Absolute comfort food. Cooked polenta is spiked with green onions and freshly grated parmesan cheese and mounded onto serving plates. Then comes the fun. A thick and spicy tomato- portobello mushroom sauce is ladled on top, and shaved Parmesan on top of
INGREDIENTS (for 4 servings):
- 1 quart water
- 1/2 cup stone ground cornmeal
- 1/2 cup quinoa
- 1/2 teaspoon salt
- 2 tablespoons olive oil
- 2 cups minced onion
- 1 large portobello mushroom, chopped
- 3 cloves garlic, minced
- 2 (14.5 ounce) cans stewed tomatoes
- 1/4 cup sherry
- 1/2 teaspoon crushed red pepper flakes (optional)
- 1 teaspoon dried oregano
- salt and pepper to taste
- 3 cups chopped green onions
- 1/2 cup grated Parmesan cheese
- 1/4 cup shaved Parmesan cheese
In a small bowl whisk together 2 cups water with the cornmeal, quinoa and salt. Bring the remaining 2 cups water to a boil in a heavy saucepan. Stir the cornmeal mixture into the boiling water, and continue stirring. Be careful! The polenta may spit and sputter and the hot bits of polenta can burn. Turn the heat to very low and cook the polenta for 40 minutes; stirring with a wooden spoon every 10 minutes.

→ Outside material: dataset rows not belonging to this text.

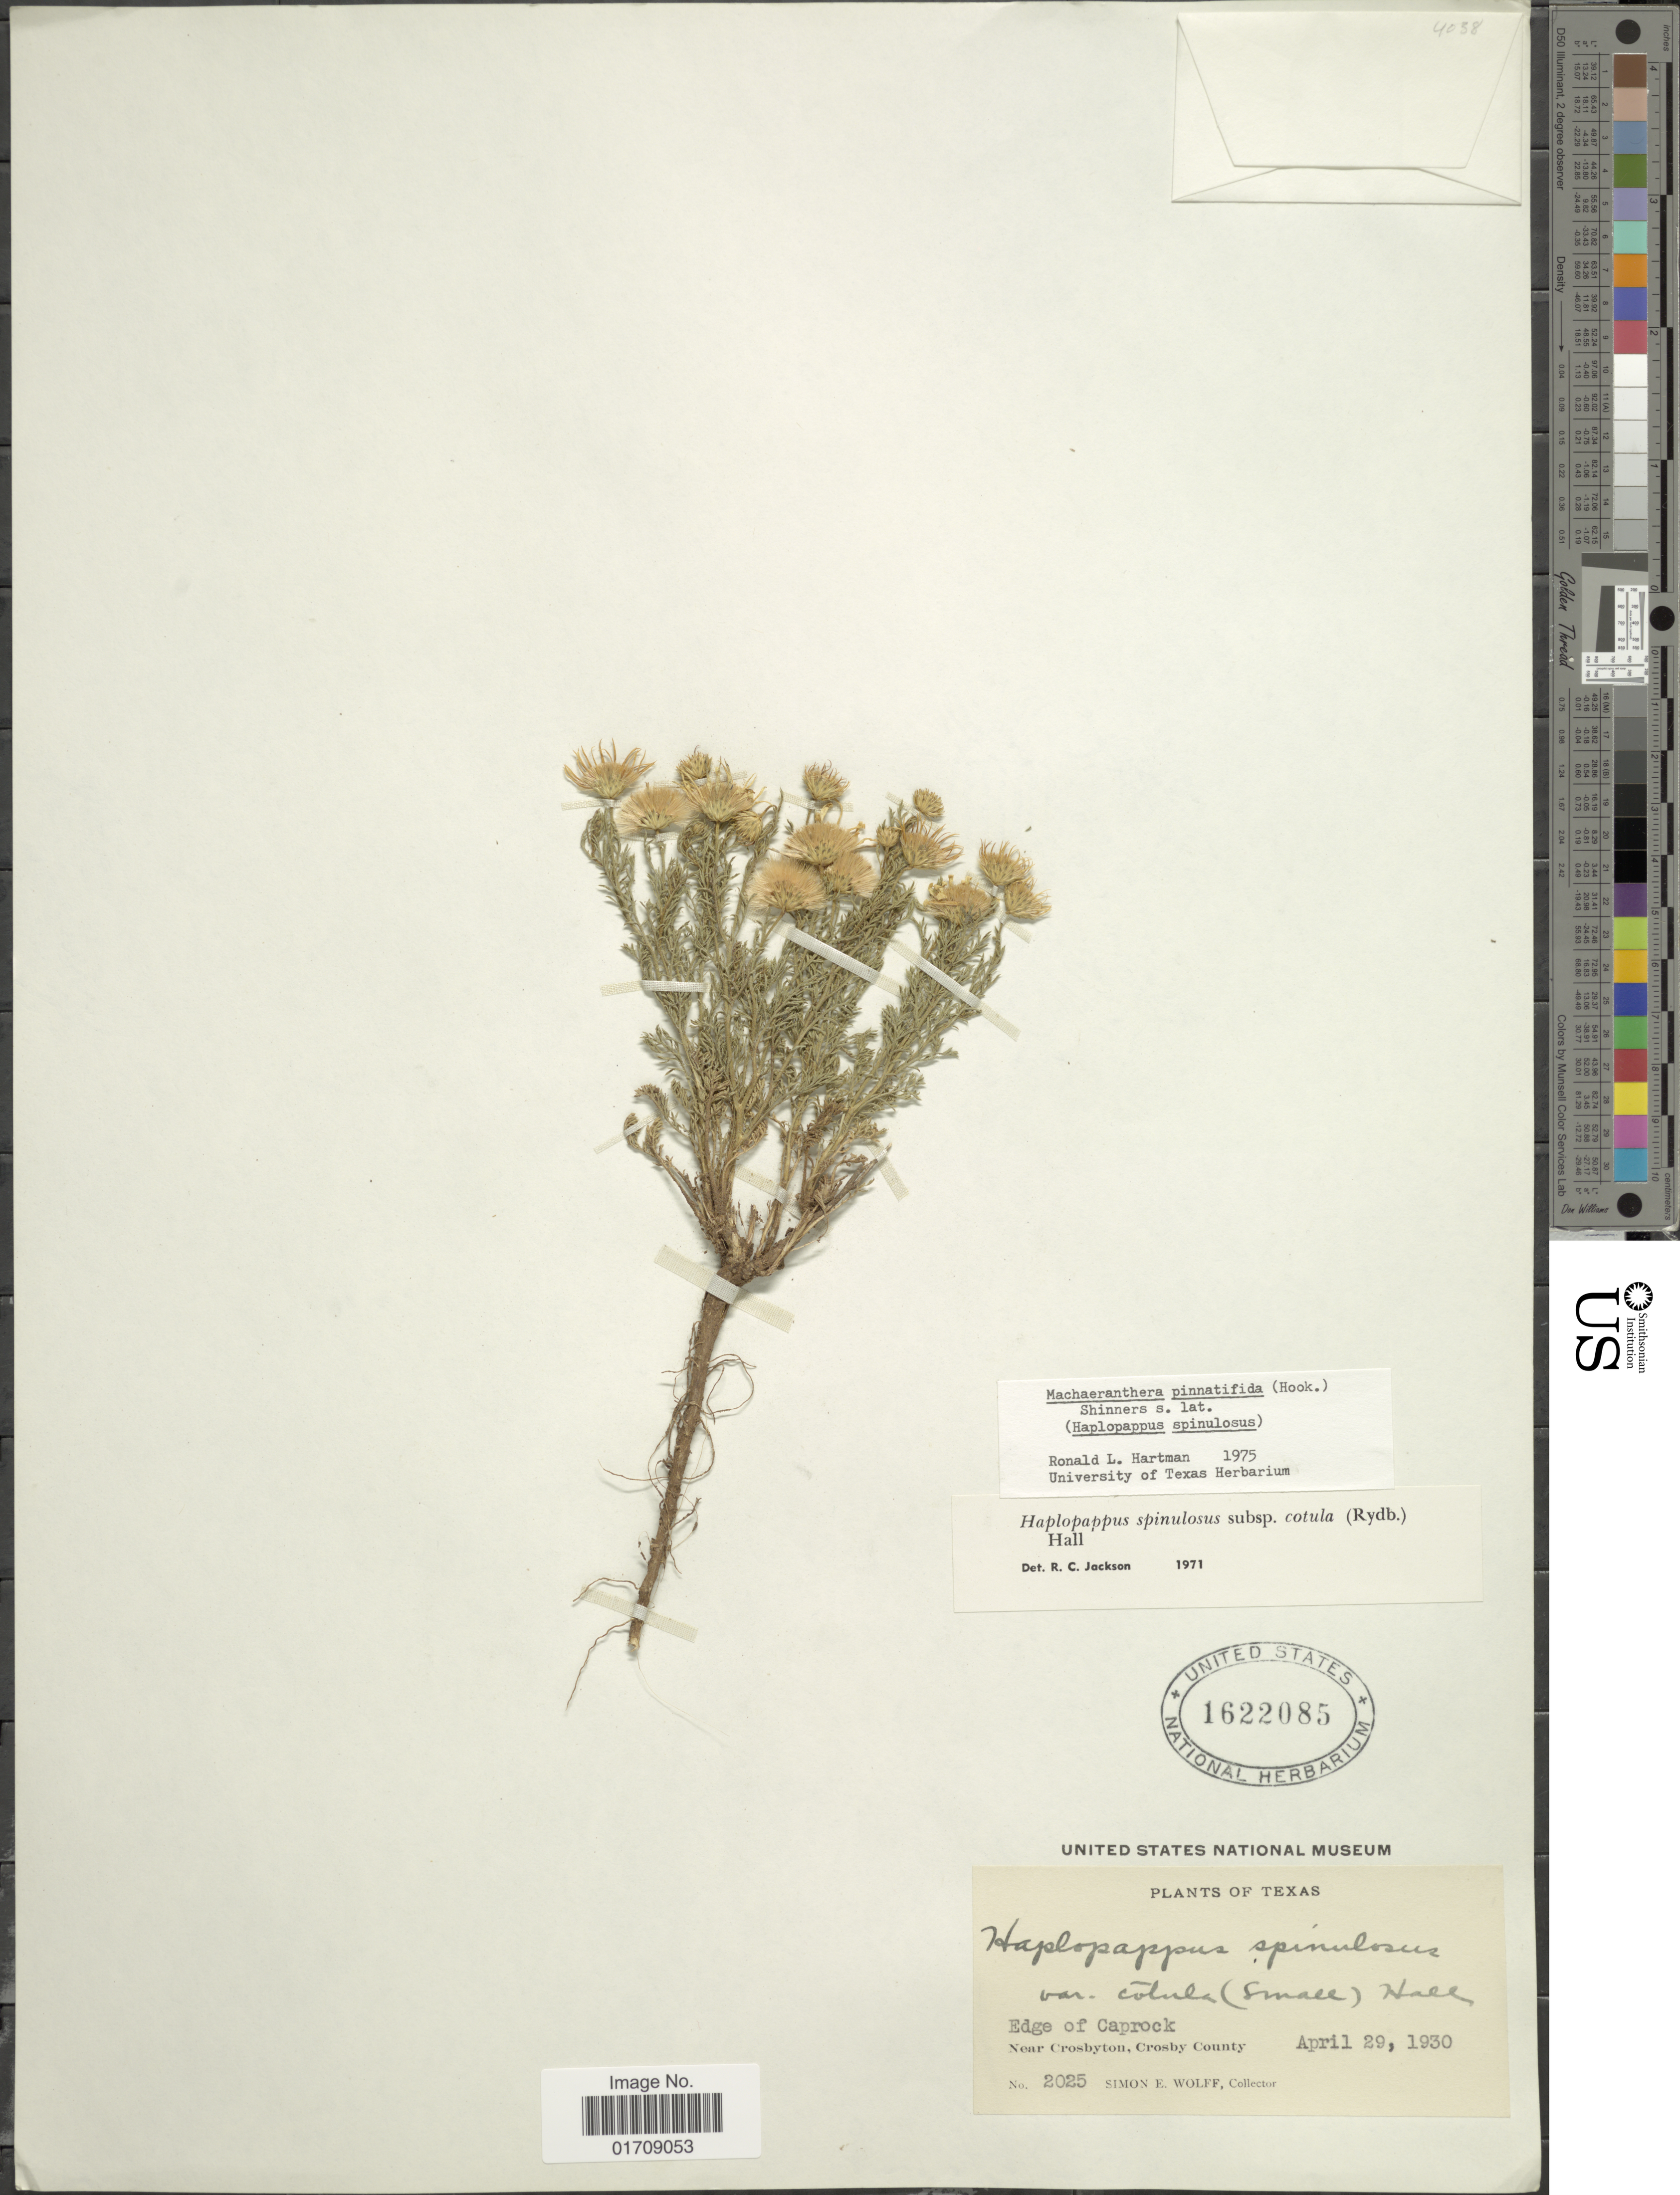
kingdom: Plantae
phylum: Tracheophyta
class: Magnoliopsida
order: Asterales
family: Asteraceae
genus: Machaeranthera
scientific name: Machaeranthera pinnatifida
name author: (Hook.) Shinners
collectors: S. E. Wolff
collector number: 2025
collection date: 1930-04-29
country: United States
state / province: Texas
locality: Edge of Caprock, near Crosbyton, Crosby County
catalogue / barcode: US 1622085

Make the tomato sauce while the polenta cooks: Heat olive oil in a large saucepan over medium heat, add the onions. Cook the onions for about 5 minutes, stirring often, until they have softened. Stir in the chopped mushrooms and the garlic, saute for 5 minutes. Then add the tomatoes, sherry, chili flakes and oregano. When the sauce comes to a boil turn the heat to low. Simmer the sauce for 30 minutes; season with salt and pepper.
When the polenta has cooked for 40 minutes sprinkle the green onions and grated cheese into the polenta. Stir well. Mound the polenta on plates, make a well in the center of each mound and ladle in the tomato sauce. Garnish with the shaved cheese.